The processor is further configured to schedule, by using the service thread of the server, packet resources corresponding to all resource packet identifiers for the client signaling when the service preset corresponding to the client signaling meets the abnormal service judgment condition.
Example four:
the present embodiment provides a computer-readable storage medium, which stores a computer program that, when executed by a processor, implements the steps of a method for resource allocation and management as described in the first and second embodiments.
It should be noted that the technical solutions of the embodiments of the present invention can be combined with each other, but must be based on the realization of the technical solutions by those skilled in the art, and when the technical solutions are contradictory or can not be realized, the combination of the technical solutions should be considered to be absent and not to be within the protection scope of the present invention. The above description is only for the preferred embodiment of the present invention and is not intended to limit the scope of the present invention, and all equivalent structural changes made by using the contents of the present specification and the drawings, or any other related technical fields, are included in the scope of the present invention.

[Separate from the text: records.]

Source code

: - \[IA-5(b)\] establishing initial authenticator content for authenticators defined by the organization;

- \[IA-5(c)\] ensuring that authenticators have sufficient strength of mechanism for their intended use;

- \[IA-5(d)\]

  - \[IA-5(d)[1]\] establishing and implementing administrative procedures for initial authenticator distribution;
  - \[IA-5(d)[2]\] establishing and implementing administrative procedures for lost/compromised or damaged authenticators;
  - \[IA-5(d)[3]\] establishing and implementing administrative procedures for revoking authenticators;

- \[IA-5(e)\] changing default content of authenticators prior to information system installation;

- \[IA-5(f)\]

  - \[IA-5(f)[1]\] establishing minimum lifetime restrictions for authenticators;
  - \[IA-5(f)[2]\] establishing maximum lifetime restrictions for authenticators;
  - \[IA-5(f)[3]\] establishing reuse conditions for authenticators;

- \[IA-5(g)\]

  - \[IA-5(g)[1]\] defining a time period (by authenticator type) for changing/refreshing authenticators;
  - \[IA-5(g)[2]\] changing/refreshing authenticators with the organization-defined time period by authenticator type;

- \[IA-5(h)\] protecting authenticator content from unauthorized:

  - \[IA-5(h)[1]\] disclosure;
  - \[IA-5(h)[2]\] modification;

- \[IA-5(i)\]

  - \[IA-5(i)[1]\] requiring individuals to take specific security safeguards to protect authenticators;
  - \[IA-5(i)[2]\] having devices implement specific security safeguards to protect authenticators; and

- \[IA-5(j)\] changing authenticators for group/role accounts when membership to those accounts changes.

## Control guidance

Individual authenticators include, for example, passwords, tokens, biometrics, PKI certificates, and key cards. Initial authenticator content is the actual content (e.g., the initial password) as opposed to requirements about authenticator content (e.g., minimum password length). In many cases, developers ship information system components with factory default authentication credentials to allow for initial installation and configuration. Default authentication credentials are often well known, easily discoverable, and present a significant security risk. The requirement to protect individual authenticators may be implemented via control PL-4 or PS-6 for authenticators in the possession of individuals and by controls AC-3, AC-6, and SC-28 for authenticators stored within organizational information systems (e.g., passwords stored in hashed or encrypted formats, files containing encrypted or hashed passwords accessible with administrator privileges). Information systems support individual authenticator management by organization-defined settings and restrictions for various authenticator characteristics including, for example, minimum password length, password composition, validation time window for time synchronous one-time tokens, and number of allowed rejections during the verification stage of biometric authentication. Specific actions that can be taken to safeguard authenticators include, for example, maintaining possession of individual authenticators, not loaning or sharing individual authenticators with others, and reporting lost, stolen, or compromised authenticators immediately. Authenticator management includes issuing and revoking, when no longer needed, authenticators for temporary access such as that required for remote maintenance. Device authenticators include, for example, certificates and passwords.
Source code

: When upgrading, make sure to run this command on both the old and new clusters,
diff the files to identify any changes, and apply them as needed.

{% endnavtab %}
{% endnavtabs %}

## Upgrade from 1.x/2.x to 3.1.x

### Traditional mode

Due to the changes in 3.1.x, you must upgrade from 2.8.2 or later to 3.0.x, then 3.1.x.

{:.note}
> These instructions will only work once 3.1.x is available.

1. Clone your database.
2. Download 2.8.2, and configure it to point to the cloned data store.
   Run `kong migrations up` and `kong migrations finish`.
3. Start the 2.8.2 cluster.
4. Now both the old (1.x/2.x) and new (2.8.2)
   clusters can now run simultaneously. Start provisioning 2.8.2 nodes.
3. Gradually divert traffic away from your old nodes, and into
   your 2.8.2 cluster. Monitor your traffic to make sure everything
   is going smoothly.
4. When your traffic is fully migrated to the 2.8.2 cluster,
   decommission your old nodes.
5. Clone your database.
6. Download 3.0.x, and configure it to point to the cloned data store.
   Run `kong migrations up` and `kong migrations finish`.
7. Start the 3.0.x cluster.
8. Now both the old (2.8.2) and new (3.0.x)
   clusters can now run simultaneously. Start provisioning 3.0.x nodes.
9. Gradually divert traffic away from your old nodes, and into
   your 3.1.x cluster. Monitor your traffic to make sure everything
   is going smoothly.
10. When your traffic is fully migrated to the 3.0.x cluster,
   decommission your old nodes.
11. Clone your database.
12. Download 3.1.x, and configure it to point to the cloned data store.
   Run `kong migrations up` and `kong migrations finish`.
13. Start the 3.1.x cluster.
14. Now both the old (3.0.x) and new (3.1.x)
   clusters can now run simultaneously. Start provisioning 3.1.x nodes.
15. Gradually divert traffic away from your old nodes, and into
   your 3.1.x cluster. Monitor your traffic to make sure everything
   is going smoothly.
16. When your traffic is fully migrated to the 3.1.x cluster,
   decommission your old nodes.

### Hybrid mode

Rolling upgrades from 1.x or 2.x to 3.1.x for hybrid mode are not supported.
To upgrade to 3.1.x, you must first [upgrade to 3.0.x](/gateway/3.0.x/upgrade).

The present invention is described with reference to flowchart illustrations and/or block diagrams of methods, apparatus (systems), and computer program products according to embodiments of the invention. It will be understood that each flow and/or block of the flow diagrams and/or block diagrams, and combinations of flows and/or blocks in the flow diagrams and/or block diagrams, can be implemented by computer program instructions. These computer program instructions may be provided to a processor of a general purpose computer, special purpose computer, embedded processor, or other programmable data processing apparatus to produce a machine, such that the instructions, which execute via the processor of the computer or other programmable data processing apparatus, create means for implementing the functions specified in the flowchart flow or flows and/or block diagram block or blocks.
These computer program instructions may also be stored in a computer-readable memory that can direct a computer or other programmable data processing apparatus to function in a particular manner, such that the instructions stored in the computer-readable memory produce an article of manufacture including instruction means which implement the function specified in the flowchart flow or flows and/or block diagram block or blocks.
These computer program instructions may also be loaded onto a computer or other programmable data processing apparatus to cause a series of operational steps to be performed on the computer or other programmable apparatus to produce a computer implemented process such that the instructions which execute on the computer or other programmable apparatus provide steps for implementing the functions specified in the flowchart flow or flows and/or block diagram block or blocks. It will be apparent to those skilled in the art that various changes and modifications may be made in the present invention without departing from the spirit and scope of the invention. Thus, if such modifications and variations of the present invention fall within the scope of the claims of the present invention and their equivalents, the present invention is also intended to include such modifications and variations.